Rosetta averigua por qué los cometas pueden estar agujereados

Los cometas tienen sus propios ciclos dinámicos. No son simples pelotas de hielo viajando alrededor del sol. Gracias al análisis de las imágenes enviadas por la sonda Rosetta, los científicos han podido descubrir la causa de unos extraños pozos circulares en la superficie del cometa 67P/Churyumov-Gerasimenko.

Según el estudio que se ha publicado, la geografía de los cometas cambia según leyes dinámicas, y en función de si se acercan o se alejan del Sol. La revista «Nature» propone una nueva interpretación acerca de los agujeros de decenas de metros de profundidad y varios metros de diámetro que, durante mucho tiempo, han desconcertado a los científicos. En opinión de estos investigadores, se trata de pozos o dolinas (sinkholes) formados por el colapso de la superficie cuando el hielo que la sustenta desaparece.

«Proponemos que esos pozos, se forman por un proceso de colapso de la superficie muy similar al que sucede aquí en la Tierra», ha explicado Dennis Bodewits, un investigador en astronomía en la universidad de Maryland y coautor del estudio, según ha recogido la revista «(e) Science News».

[Objetivo del ejercicio]:
Reproduce literalmente la parte del texto sobre los cometas que empieza con las palabras «Rosetta averigua por» y termina con «del cometa 67P/Churyumov-Gerasimenko.».

[Datos proporcionados]:
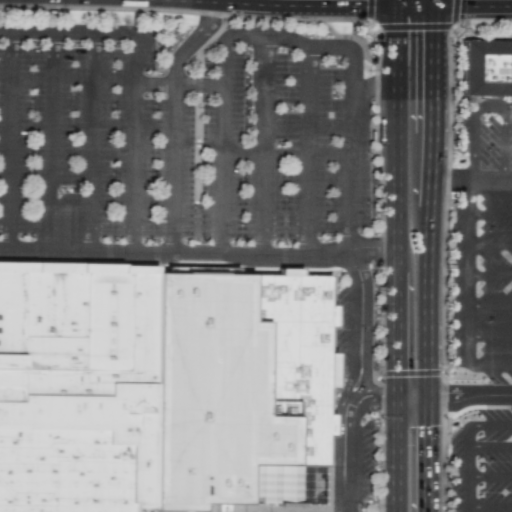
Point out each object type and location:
road: (186, 1)
road: (235, 3)
road: (393, 4)
road: (438, 4)
road: (330, 6)
traffic signals: (393, 8)
road: (415, 8)
traffic signals: (438, 8)
road: (475, 8)
building: (486, 67)
road: (437, 68)
building: (488, 72)
road: (220, 79)
road: (492, 107)
road: (175, 119)
parking lot: (487, 135)
road: (392, 140)
road: (263, 142)
road: (476, 143)
road: (506, 143)
road: (307, 146)
road: (347, 148)
road: (434, 168)
road: (454, 179)
road: (493, 179)
road: (7, 188)
road: (46, 190)
road: (91, 192)
road: (137, 195)
road: (490, 212)
road: (490, 244)
road: (196, 249)
road: (490, 271)
road: (468, 285)
parking lot: (480, 288)
road: (430, 301)
road: (490, 304)
road: (490, 334)
road: (392, 335)
road: (490, 365)
building: (161, 387)
building: (77, 389)
road: (470, 393)
road: (411, 396)
road: (489, 424)
road: (489, 447)
road: (466, 452)
road: (429, 453)
road: (392, 455)
parking lot: (479, 463)
road: (489, 475)
road: (488, 507)
building: (220, 508)
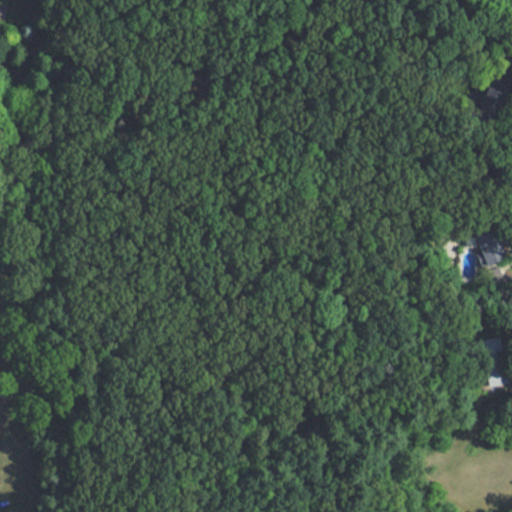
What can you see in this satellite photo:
building: (492, 245)
building: (491, 360)
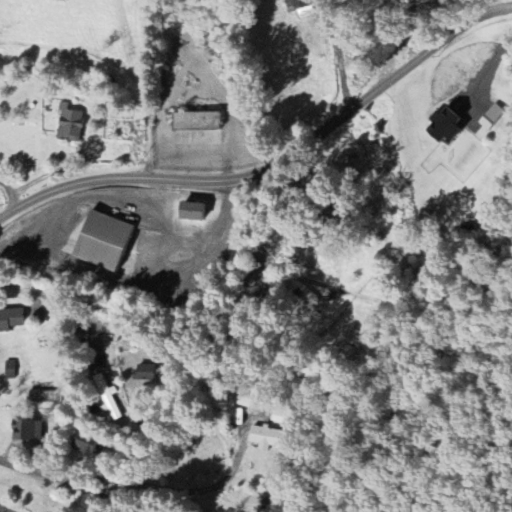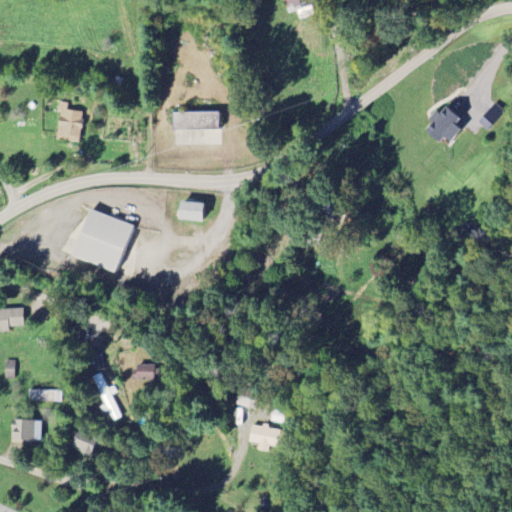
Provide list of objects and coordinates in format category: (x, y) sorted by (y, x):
road: (337, 53)
road: (488, 68)
building: (195, 120)
building: (69, 123)
building: (442, 126)
road: (274, 163)
road: (9, 192)
building: (190, 210)
building: (102, 240)
road: (165, 245)
road: (49, 299)
building: (11, 319)
building: (9, 369)
building: (45, 395)
building: (108, 397)
building: (27, 429)
building: (266, 437)
building: (85, 444)
road: (52, 478)
road: (196, 488)
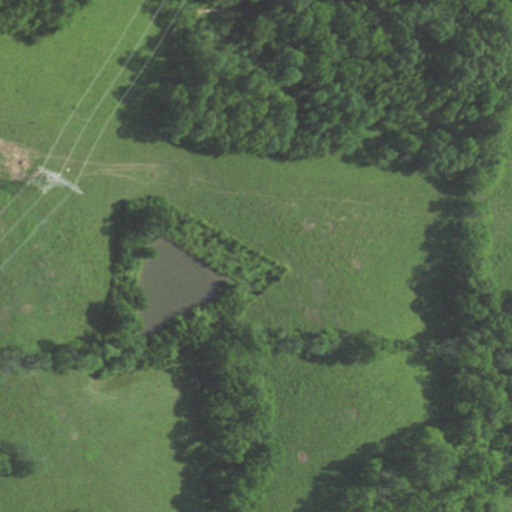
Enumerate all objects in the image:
power tower: (34, 181)
road: (507, 510)
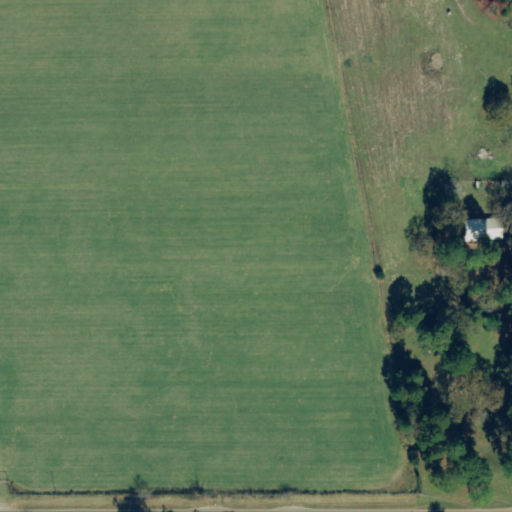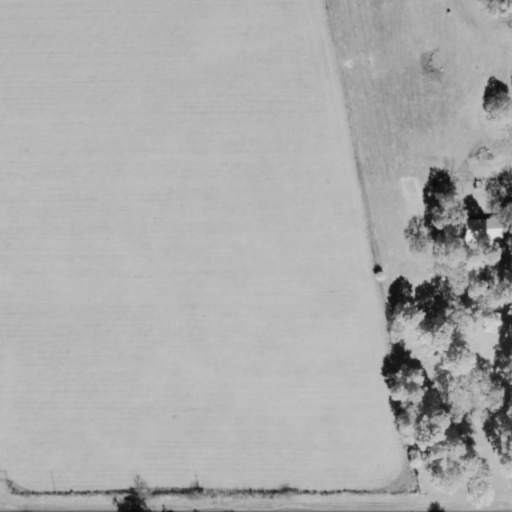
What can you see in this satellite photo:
building: (483, 231)
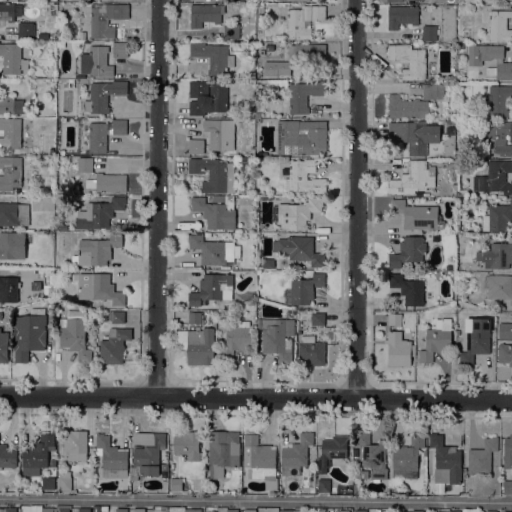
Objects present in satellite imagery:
building: (394, 0)
building: (9, 10)
building: (9, 11)
building: (203, 14)
building: (204, 14)
building: (400, 15)
building: (402, 15)
building: (106, 18)
building: (104, 19)
building: (301, 19)
building: (302, 20)
building: (499, 24)
building: (499, 25)
building: (24, 28)
building: (26, 29)
building: (231, 30)
building: (230, 31)
building: (428, 32)
building: (429, 32)
building: (118, 49)
building: (120, 49)
building: (305, 51)
building: (307, 52)
building: (212, 56)
building: (10, 57)
building: (11, 57)
building: (213, 57)
building: (489, 58)
building: (490, 59)
building: (408, 60)
building: (409, 60)
building: (94, 61)
building: (96, 62)
building: (282, 67)
building: (283, 68)
building: (431, 90)
building: (433, 91)
building: (103, 93)
building: (302, 94)
building: (304, 94)
building: (103, 95)
building: (207, 96)
building: (206, 98)
building: (497, 99)
building: (498, 99)
building: (10, 103)
building: (10, 104)
building: (405, 106)
building: (407, 107)
building: (118, 126)
building: (11, 132)
building: (9, 133)
building: (104, 133)
building: (216, 133)
building: (413, 134)
building: (414, 134)
building: (96, 137)
building: (212, 137)
building: (300, 137)
building: (302, 137)
building: (497, 138)
building: (499, 138)
building: (194, 145)
building: (83, 163)
building: (85, 164)
building: (10, 172)
building: (10, 172)
building: (209, 172)
building: (212, 172)
building: (302, 176)
building: (305, 176)
building: (494, 177)
building: (494, 177)
building: (412, 178)
building: (413, 178)
building: (107, 182)
building: (109, 182)
road: (159, 198)
road: (357, 199)
building: (216, 211)
building: (99, 212)
building: (296, 212)
building: (13, 213)
building: (14, 213)
building: (99, 213)
building: (213, 213)
building: (296, 213)
building: (415, 214)
building: (415, 215)
building: (496, 217)
building: (497, 217)
building: (63, 227)
building: (207, 235)
building: (12, 244)
building: (12, 245)
building: (96, 249)
building: (96, 249)
building: (297, 249)
building: (299, 249)
building: (213, 250)
building: (215, 250)
building: (407, 250)
building: (408, 251)
building: (497, 255)
building: (496, 256)
building: (268, 262)
building: (448, 267)
building: (466, 285)
building: (498, 286)
building: (98, 287)
building: (498, 287)
building: (8, 288)
building: (8, 288)
building: (98, 288)
building: (211, 288)
building: (212, 288)
building: (304, 288)
building: (305, 288)
building: (407, 288)
building: (407, 289)
building: (57, 299)
building: (37, 310)
building: (103, 315)
building: (116, 316)
building: (117, 316)
building: (193, 316)
building: (194, 317)
building: (316, 318)
building: (317, 318)
building: (393, 319)
building: (394, 319)
building: (504, 329)
building: (505, 330)
building: (26, 334)
building: (75, 334)
building: (237, 334)
building: (28, 335)
building: (73, 337)
building: (276, 338)
building: (277, 338)
building: (436, 338)
building: (474, 338)
building: (475, 338)
building: (236, 339)
building: (435, 339)
building: (3, 344)
building: (198, 344)
building: (3, 345)
building: (112, 345)
building: (114, 345)
building: (199, 346)
building: (399, 347)
building: (310, 349)
building: (397, 349)
building: (311, 350)
building: (504, 352)
building: (505, 352)
road: (256, 397)
building: (74, 444)
building: (75, 444)
building: (185, 444)
building: (187, 444)
building: (147, 451)
building: (221, 451)
building: (222, 451)
building: (148, 452)
building: (332, 452)
building: (507, 452)
building: (507, 452)
building: (257, 453)
building: (37, 454)
building: (294, 454)
building: (295, 454)
building: (7, 455)
building: (7, 455)
building: (38, 455)
building: (373, 455)
building: (481, 455)
building: (371, 456)
building: (482, 456)
building: (111, 457)
building: (111, 457)
building: (405, 458)
building: (407, 458)
building: (259, 459)
building: (446, 459)
building: (445, 460)
building: (162, 466)
building: (357, 471)
building: (63, 480)
building: (64, 480)
building: (47, 482)
building: (48, 483)
building: (176, 483)
building: (324, 484)
building: (322, 485)
building: (507, 486)
building: (507, 486)
building: (80, 490)
road: (256, 500)
building: (97, 508)
building: (9, 509)
building: (10, 509)
building: (47, 509)
building: (64, 509)
building: (82, 509)
building: (83, 509)
building: (120, 509)
building: (137, 509)
building: (138, 509)
building: (191, 509)
building: (121, 510)
building: (192, 510)
building: (232, 510)
building: (248, 510)
building: (249, 510)
building: (291, 510)
building: (343, 510)
building: (359, 510)
building: (447, 510)
building: (352, 511)
building: (361, 511)
building: (414, 511)
building: (449, 511)
building: (490, 511)
building: (506, 511)
building: (507, 511)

[Respuesta]:
Rosetta averigua por qué los cometas pueden estar agujereados

Los cometas tienen sus propios ciclos dinámicos. No son simples pelotas de hielo viajando alrededor del sol. Gracias al análisis de las imágenes enviadas por la sonda Rosetta, los científicos han podido descubrir la causa de unos extraños pozos circulares en la superficie del cometa 67P/Churyumov-Gerasimenko.